(Records from a collection)
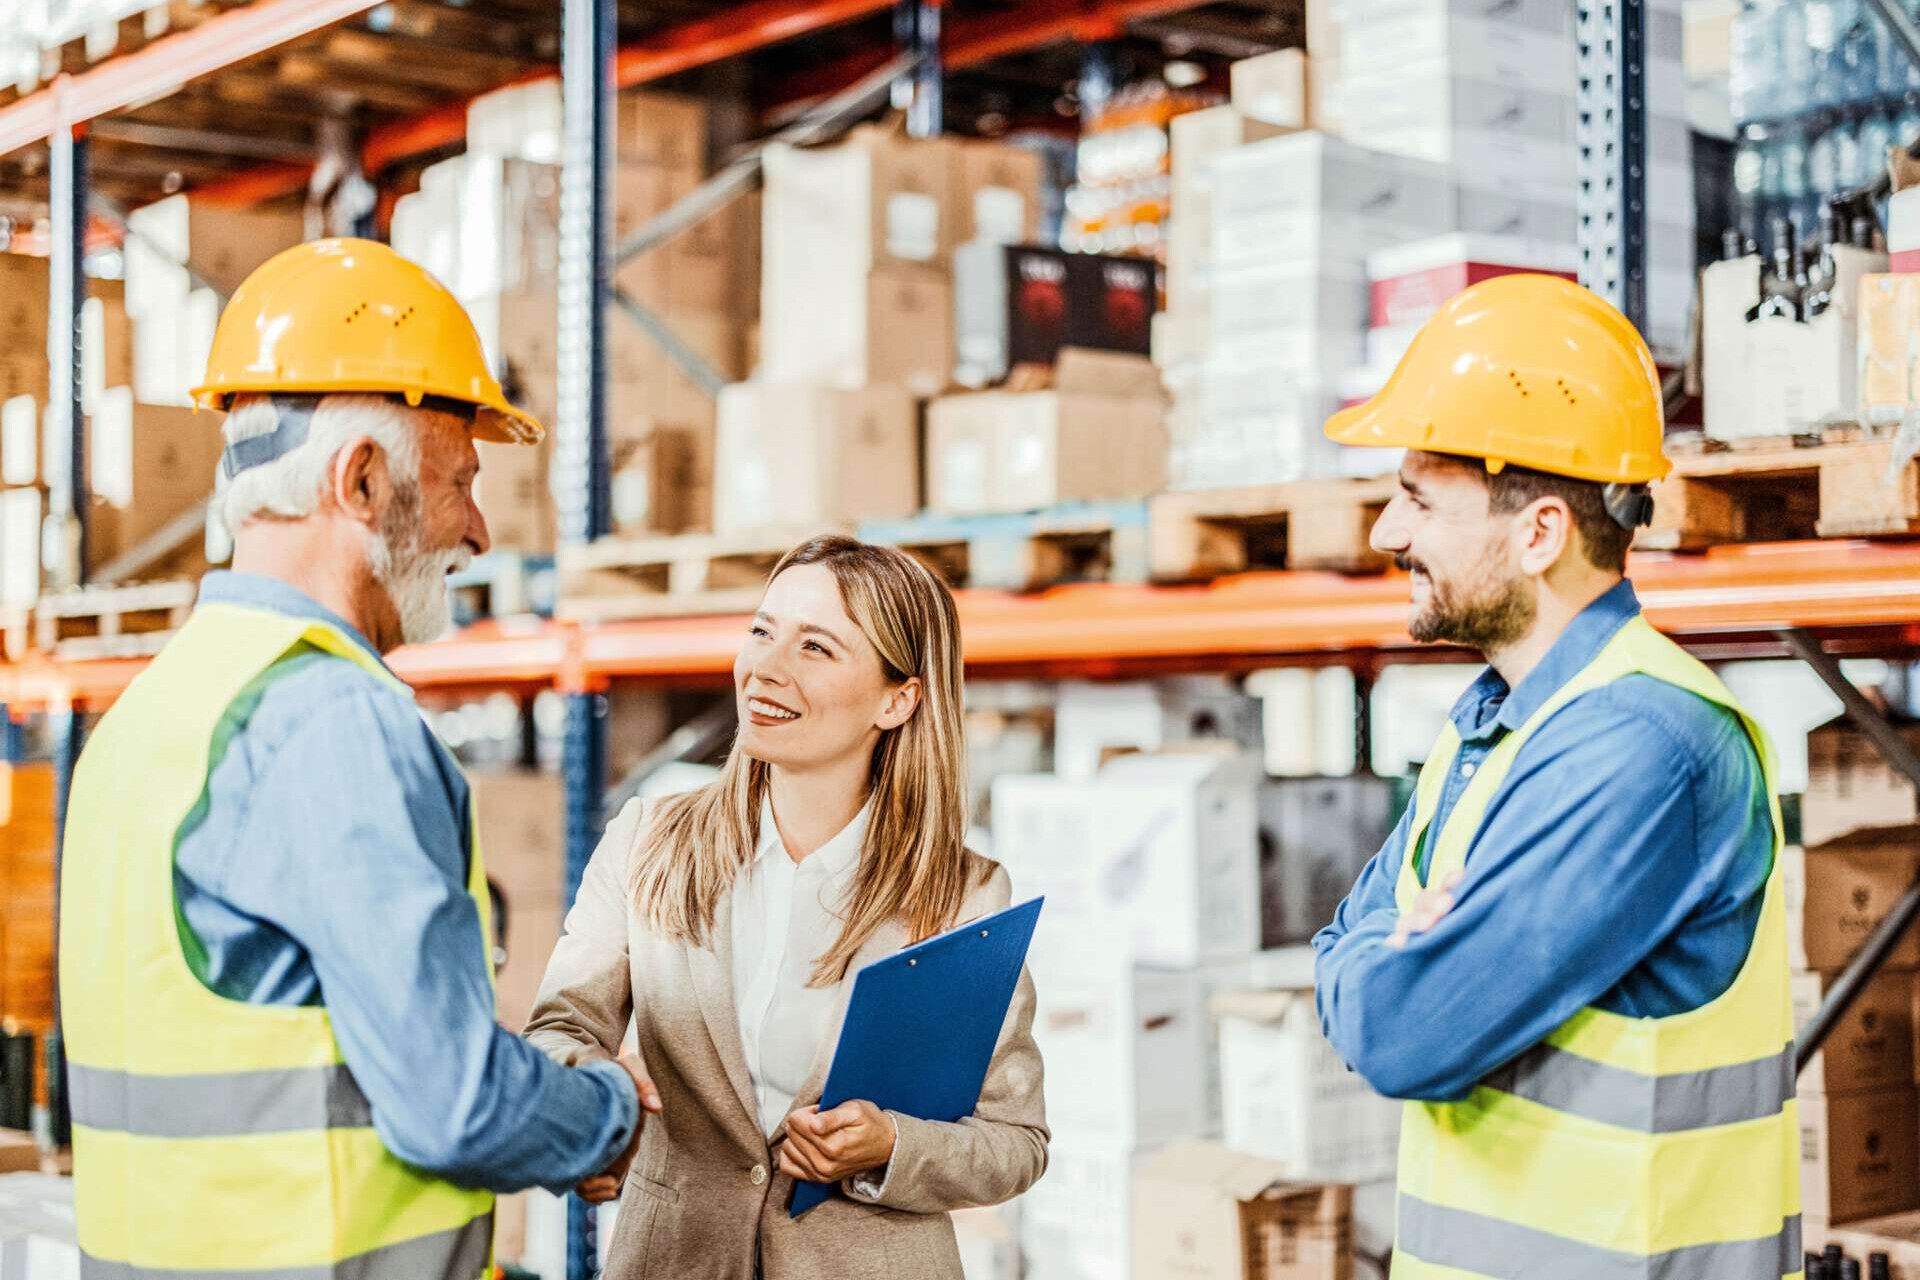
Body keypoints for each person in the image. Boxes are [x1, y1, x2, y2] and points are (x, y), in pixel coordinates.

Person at [59, 239, 649, 1278]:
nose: (477, 526)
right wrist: (606, 1112)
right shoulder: (334, 721)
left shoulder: (159, 706)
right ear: (363, 478)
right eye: (459, 479)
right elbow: (454, 1104)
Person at [1312, 275, 1798, 1277]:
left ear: (1538, 533)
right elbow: (1350, 948)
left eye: (1417, 498)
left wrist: (1382, 963)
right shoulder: (1496, 724)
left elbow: (1400, 1033)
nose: (1384, 534)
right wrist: (1377, 956)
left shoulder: (1643, 746)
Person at [525, 535, 1048, 1280]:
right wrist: (586, 1106)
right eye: (762, 632)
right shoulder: (651, 842)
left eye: (816, 648)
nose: (765, 670)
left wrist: (892, 1146)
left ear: (899, 699)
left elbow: (1014, 1141)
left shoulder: (960, 896)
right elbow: (561, 1027)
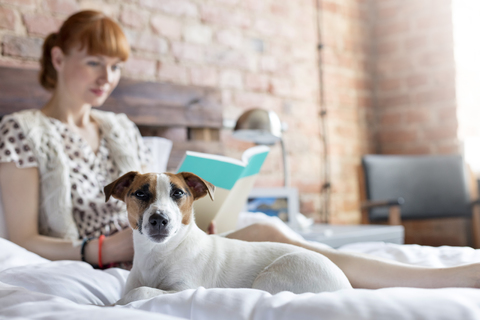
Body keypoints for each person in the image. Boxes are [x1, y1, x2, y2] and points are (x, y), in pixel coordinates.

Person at [1, 9, 479, 289]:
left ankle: (428, 280)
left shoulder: (119, 127)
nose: (107, 77)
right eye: (94, 63)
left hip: (173, 243)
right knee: (276, 234)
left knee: (270, 228)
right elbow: (21, 238)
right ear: (59, 58)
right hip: (114, 255)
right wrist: (103, 249)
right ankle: (438, 281)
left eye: (116, 67)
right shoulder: (23, 131)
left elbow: (163, 196)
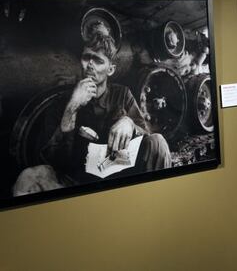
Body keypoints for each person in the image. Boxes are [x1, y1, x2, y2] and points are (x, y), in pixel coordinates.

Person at [13, 33, 172, 196]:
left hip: (118, 176)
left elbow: (146, 135)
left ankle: (154, 202)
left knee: (157, 142)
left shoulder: (122, 94)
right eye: (86, 57)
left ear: (111, 69)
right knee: (28, 179)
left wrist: (130, 124)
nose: (89, 64)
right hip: (77, 180)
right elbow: (51, 159)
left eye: (98, 60)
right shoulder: (63, 100)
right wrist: (72, 107)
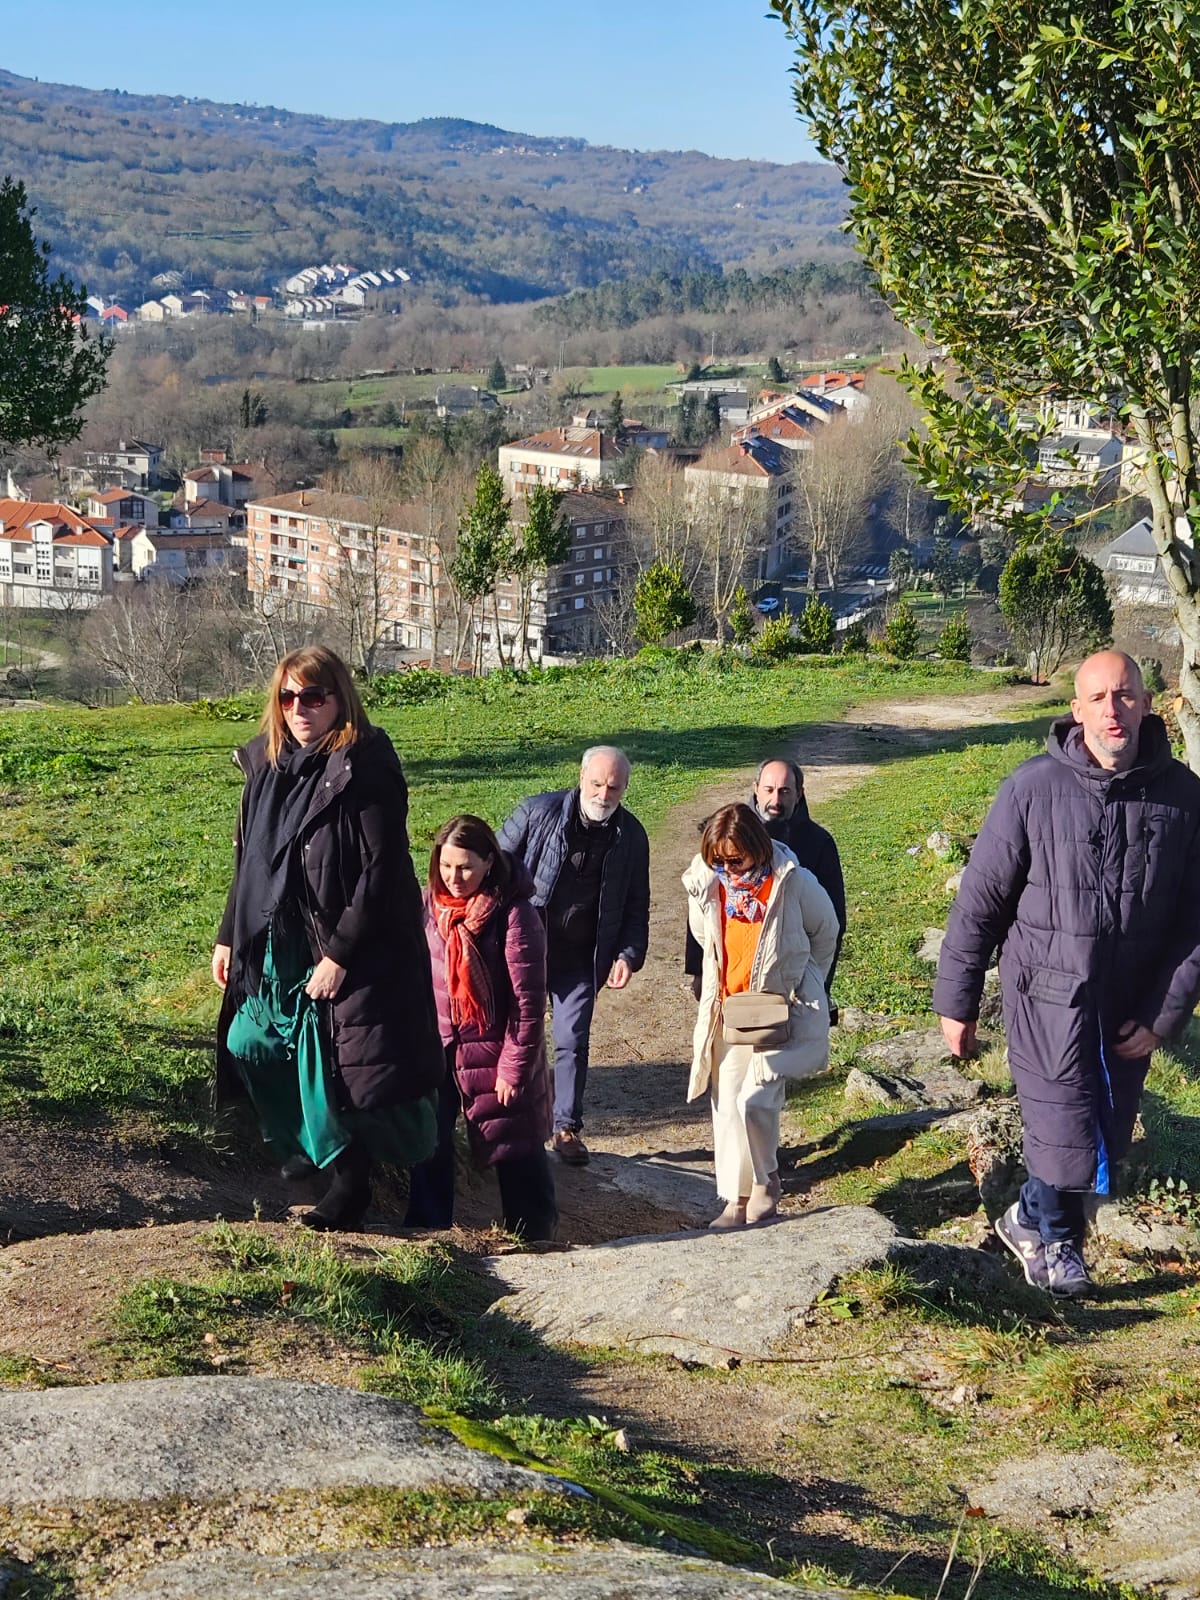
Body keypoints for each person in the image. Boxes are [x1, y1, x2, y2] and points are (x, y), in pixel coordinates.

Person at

About this exercise:
Take every line above where "shoulder" appears and copy it.

Expected output:
right shoulder: (334, 721)
left shoulder: (159, 706)
right shoulder: (1496, 724)
left shoulder: (1643, 746)
right shoulder: (651, 842)
left shoulder: (960, 896)
left shoulder: (119, 127)
right shoulder: (23, 131)
left shoulder: (122, 94)
right shoulder: (63, 100)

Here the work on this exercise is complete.